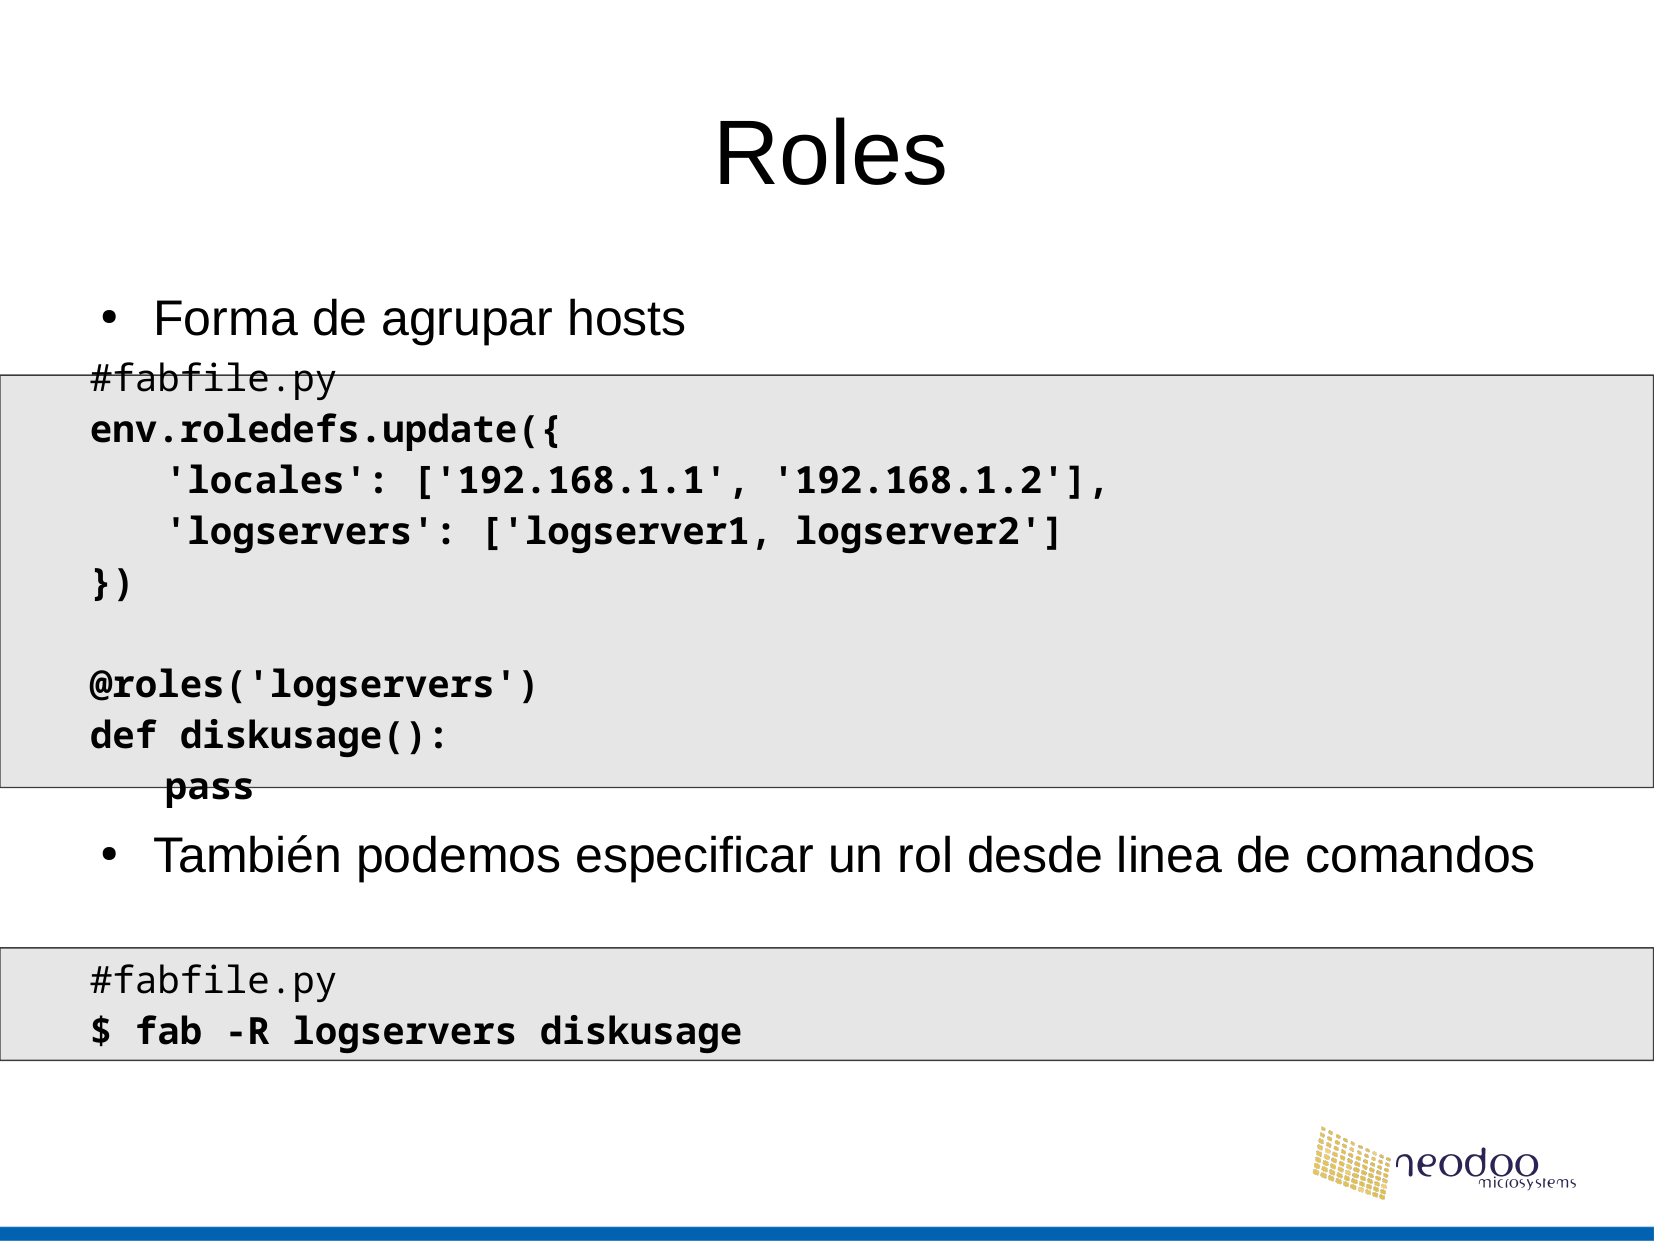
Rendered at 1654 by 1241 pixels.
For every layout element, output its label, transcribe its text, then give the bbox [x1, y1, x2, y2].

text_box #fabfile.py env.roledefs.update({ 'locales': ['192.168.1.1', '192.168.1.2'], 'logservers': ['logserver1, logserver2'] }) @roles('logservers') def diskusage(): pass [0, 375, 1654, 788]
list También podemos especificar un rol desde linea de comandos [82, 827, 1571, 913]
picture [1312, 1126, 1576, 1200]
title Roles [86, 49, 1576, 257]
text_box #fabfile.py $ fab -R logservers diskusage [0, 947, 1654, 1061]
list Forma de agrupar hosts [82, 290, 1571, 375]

***

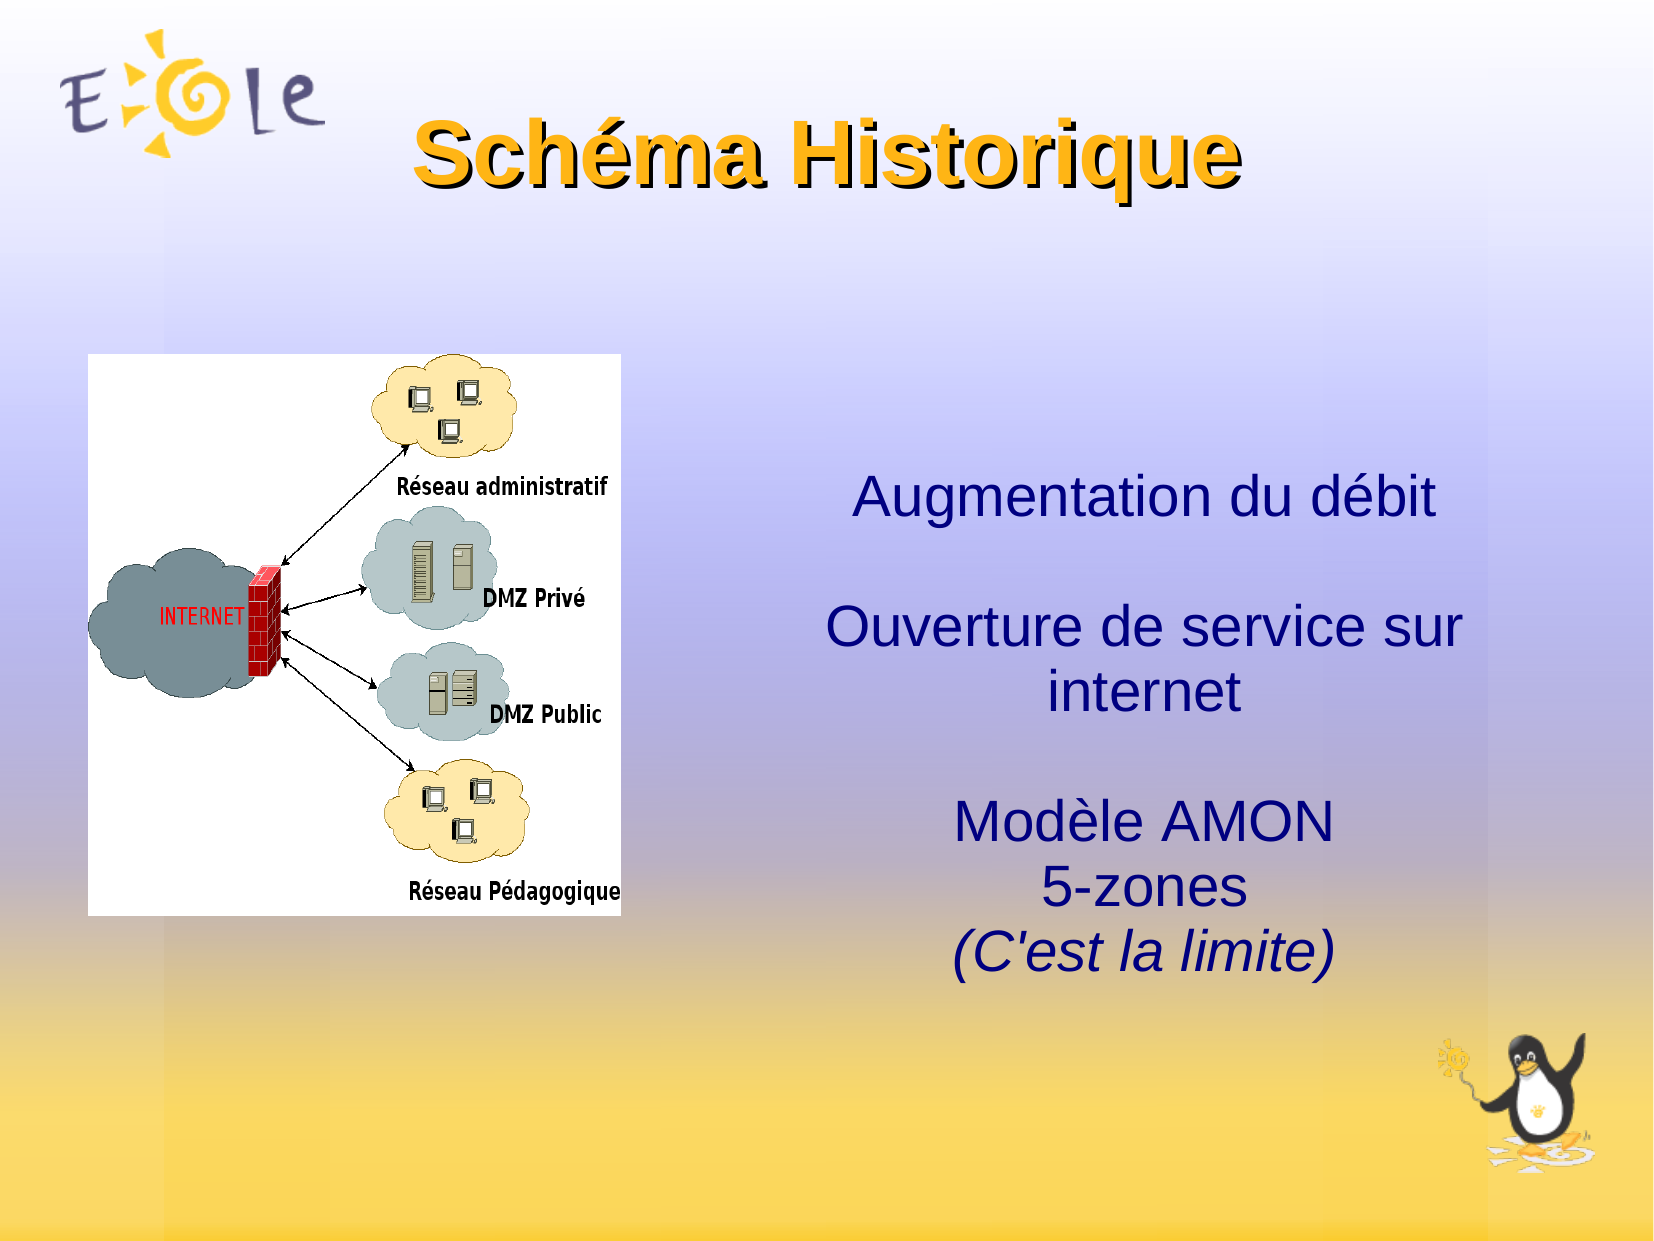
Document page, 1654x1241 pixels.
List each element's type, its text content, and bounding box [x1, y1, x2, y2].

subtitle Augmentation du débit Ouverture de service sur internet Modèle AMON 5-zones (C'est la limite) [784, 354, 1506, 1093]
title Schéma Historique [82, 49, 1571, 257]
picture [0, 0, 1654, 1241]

***

_WHAT YOU NEED TO DO:_ Copy the lines between the one containing "Document page, 1654x1241 pixels." and the one containing "title Schéma Historique [82, 49, 1571, 257]", inclusive, reproducing each line without changes.

_EXERCISE SOLUTION:_
Document page, 1654x1241 pixels.
List each element's type, its text content, and bounding box [x1, y1, x2, y2].

subtitle Augmentation du débit Ouverture de service sur internet Modèle AMON 5-zones (C'est la limite) [784, 354, 1506, 1093]
title Schéma Historique [82, 49, 1571, 257]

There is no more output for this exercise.